The zero division error is raised, as the loss scaler detects NaN gradients (due to an overflow, which might sometimes happen and is expected, or due to the NaN loss, which should never happen), and thus reduces the scaling factor until it’s not representable anymore.

That being said, we recommend to use the native amp implementation instead of apex.

Arjun_Gupta · August 5, 2020, 3:57pm

Hi @ptrblck,

Thanks so much for your response. I decreased the learning rate by an order of magnitude as per someone’s suggestion on a related GitHub Issue, and this seemed to resolve the problem!

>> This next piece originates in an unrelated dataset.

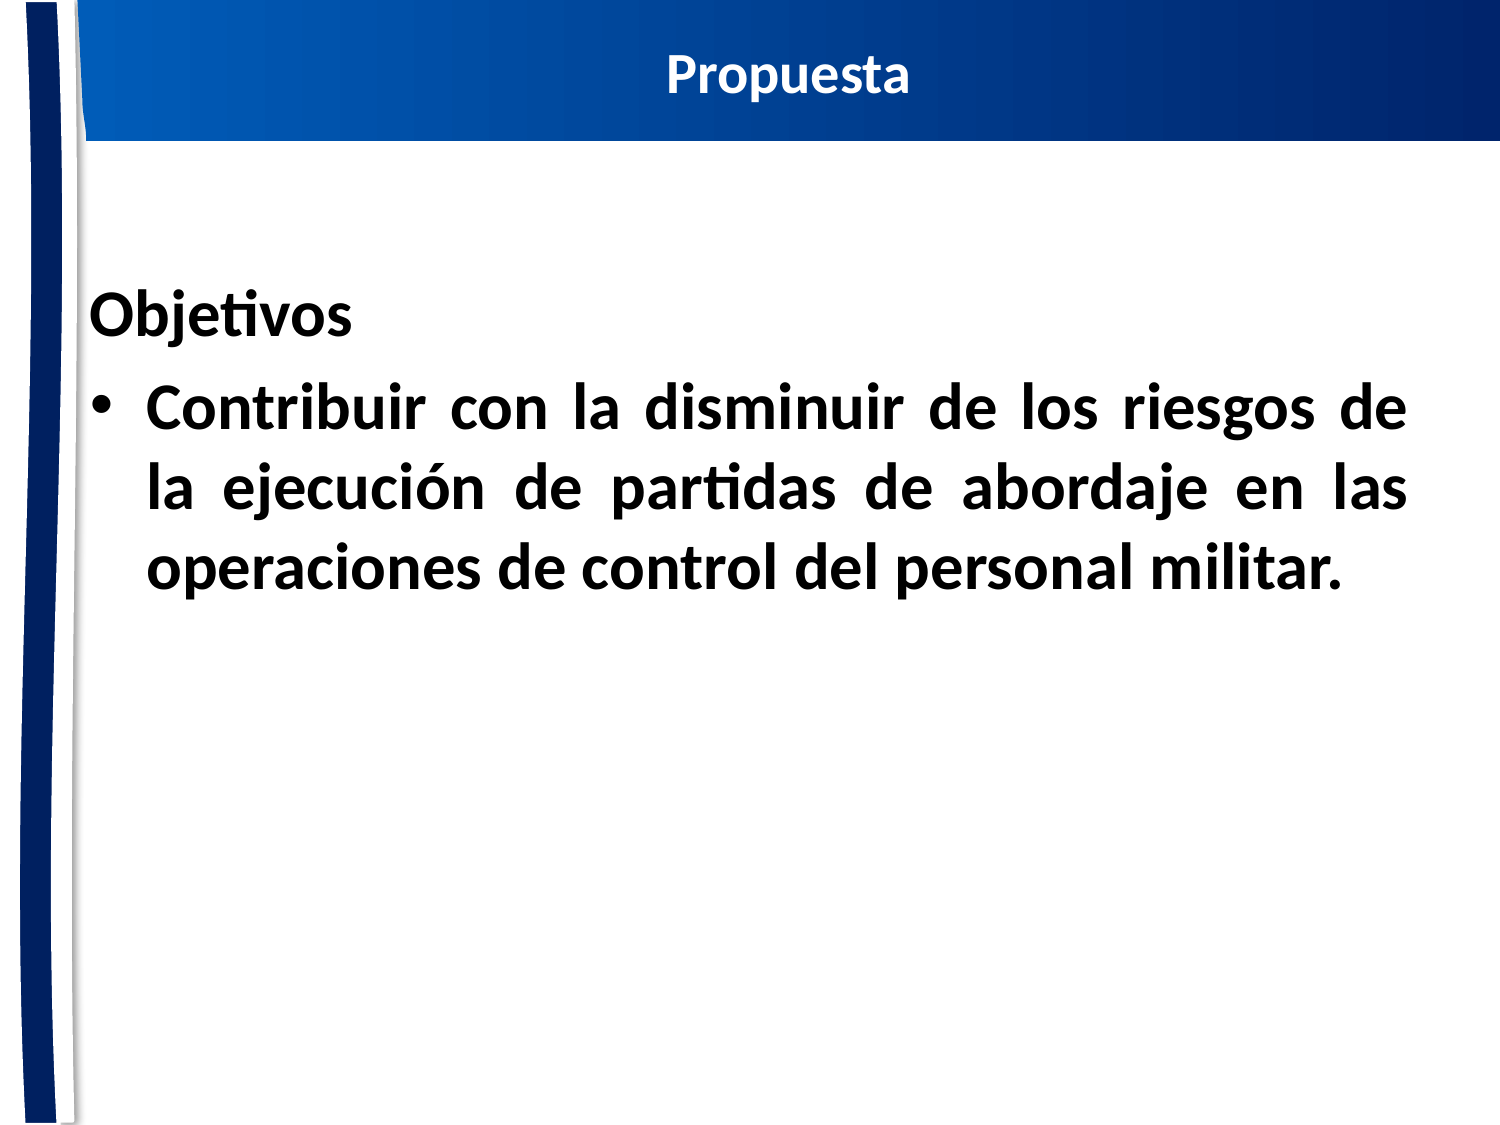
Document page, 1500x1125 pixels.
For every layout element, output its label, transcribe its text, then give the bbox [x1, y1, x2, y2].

text_box Propuesta [75, 0, 1500, 144]
list Objetivos Contribuir con la disminuir de los riesgos de la ejecución de partidas de abordaje en las operaciones de control del personal militar. [75, 262, 1425, 1005]
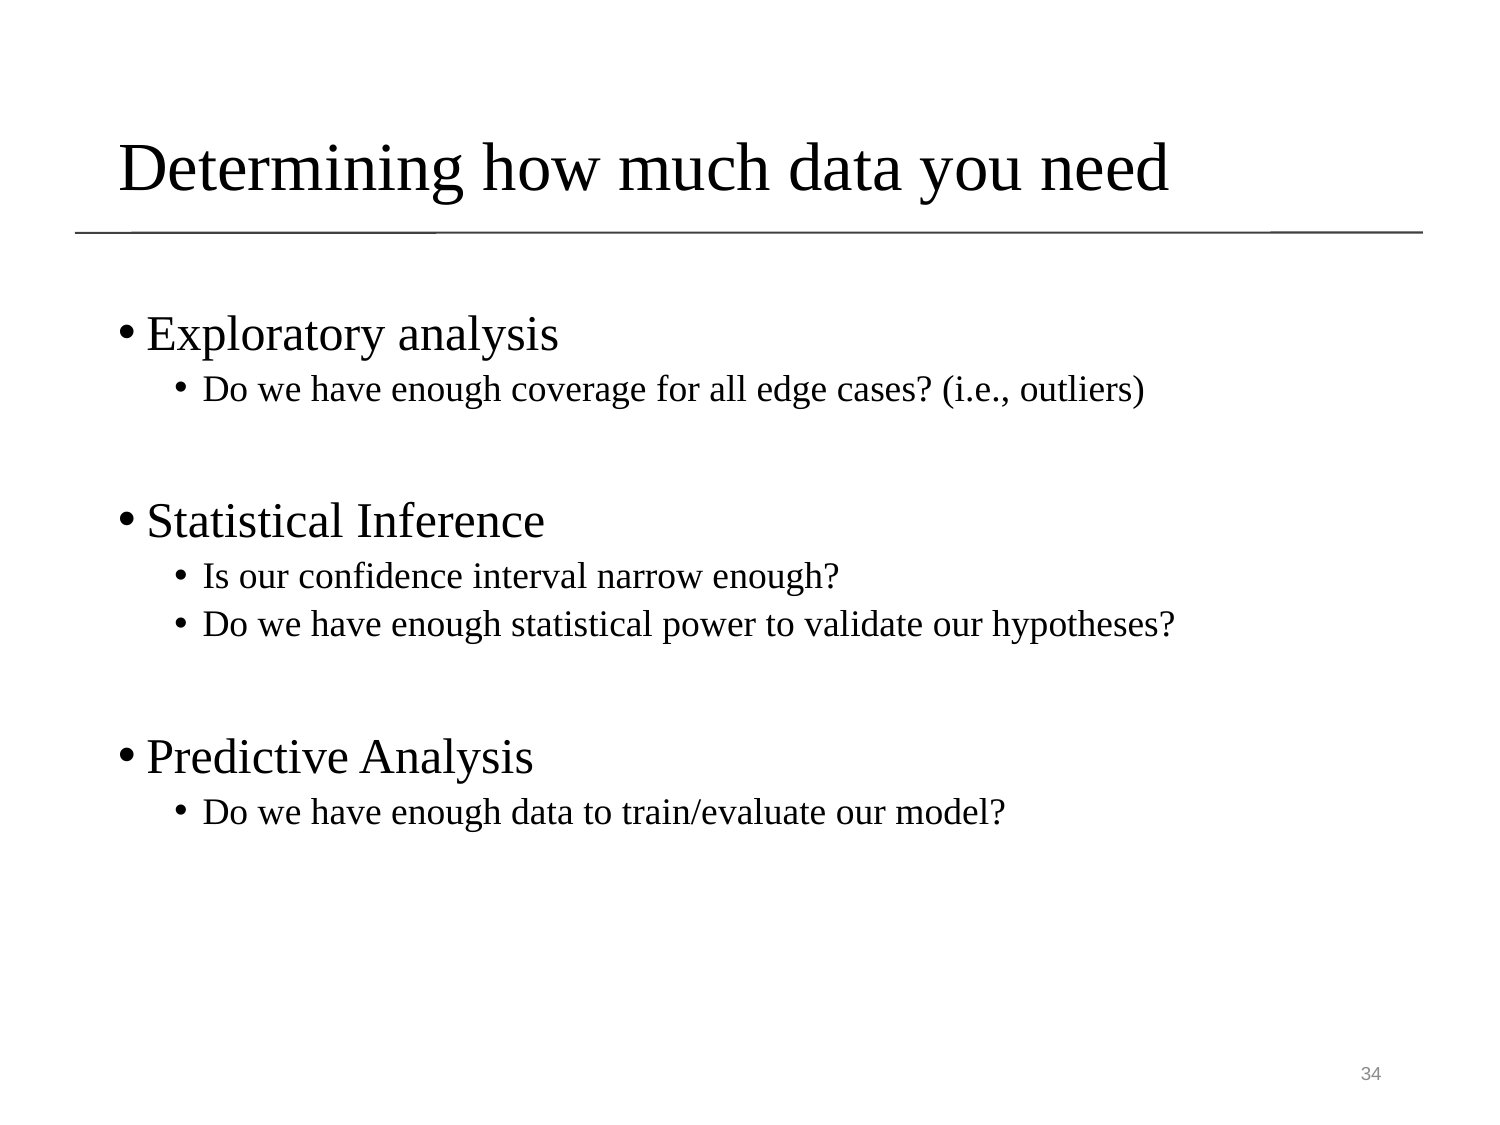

And thank you for your suggestion – I will take a look into the native amp implementation.

I do have a quick follow-up though: Given that the original loss trained well with a learning rate of 0.01, and the new loss trains well with a different learning rate of 0.001, I thought it would make sense to use two separate optimizers in the following manner:

optimizer = torch.optim.SGD(model.parameters(), 
                            0.01, 
                            momentum=args.momentum, 
                            weight_decay=args.weight_decay)
parameters_contrastive = list(model.conv2.parameters()) + 
                         list(model.maxpool2.parameters()) + 
                         list(model.conv3.parameters())
optimizer_contrastive = torch.optim.SGD(parameters_contrastive, 
                                        0.001,
                                        momentum=args.momentum,
                                        weight_decay=args.weight_decay)

model, [optimizer, optimizer_contrastive] = amp.initialize(model, 
                                                           [optimizer, optimizer_contrastive],
                                                           opt_level=args.opt_level,
                                                           keep_batchnorm_fp32=args.keep_batchnorm_fp32,
                                                           loss_scale=args.loss_scale,
                                                           num_losses=2)

and in the train loop:

output, rep3, rep4, rep5 = model(input)

loss = criterion(output, target)

# compute contrastive loss
loss_contrastive = getContrastiveLoss(target, rep3, rep4, rep5, contrastive_idxs)
loss_contrastive *= 0.1

# compute gradient and do SGD step
optimizer.zero_grad()
optimizer_contrastive.zero_grad()

# Mixed-precision training requires that the loss is scaled in order
# to prevent the gradients from underflow
with amp.scale_loss(loss, optimizer, loss_id=0) as scaled_loss:
    scaled_loss.backward(retain_graph=True)
with amp.scale_loss(loss_contrastive, optimizer_contrastive, loss_id=1) as scaled_loss:
    scaled_loss.backward()

optimizer.step()
optimizer_contrastive.step()

While both losses (loss and loss_contrastive) start off at the same order of magnitude (after loss_contrastive is scaled by 0.1), loss_contrastive is reduced very smoothly throughout training while loss remains pretty much constant. Again, just to reiterate from my original post, when this exact model is trained without the additional loss_contrastive, the loss is reduced very smoothly and the AlexNet is able to achieve a final top-5 accuracy of 80% on ImageNet.

I am unsure how the addition of my loss_contrastive is discouraging the network from optimizing the original, main loss. Do you have any idea why this might be the case, or what I can do to combat this?

Thanks once again for your help; You have helped me numerous times in the past as well and it always stuns me to see how people of your calibre are so generous and accessible even to beginners. I truly appreciate all your effort.

ptrblck · August 5, 2020, 7:48pm

This is pure speculation, but I think that in your use case where both losses are used, the gradients of loss_contrastive might not yield a proper signal and in fact your model mainly optimizes for the loss.
This might happen, if the gradient magnitude is different, so that the gradients of loss_contrastive could be seen as noise compared to the gradients of loss.
If that’s the case, the optimization might lower one loss and unfortunately increase the other one.
You could try to use different weightings on the losses directly to create an equal range of their values and rerun the code again.

Thanks for the kind words and I’m glad I could help.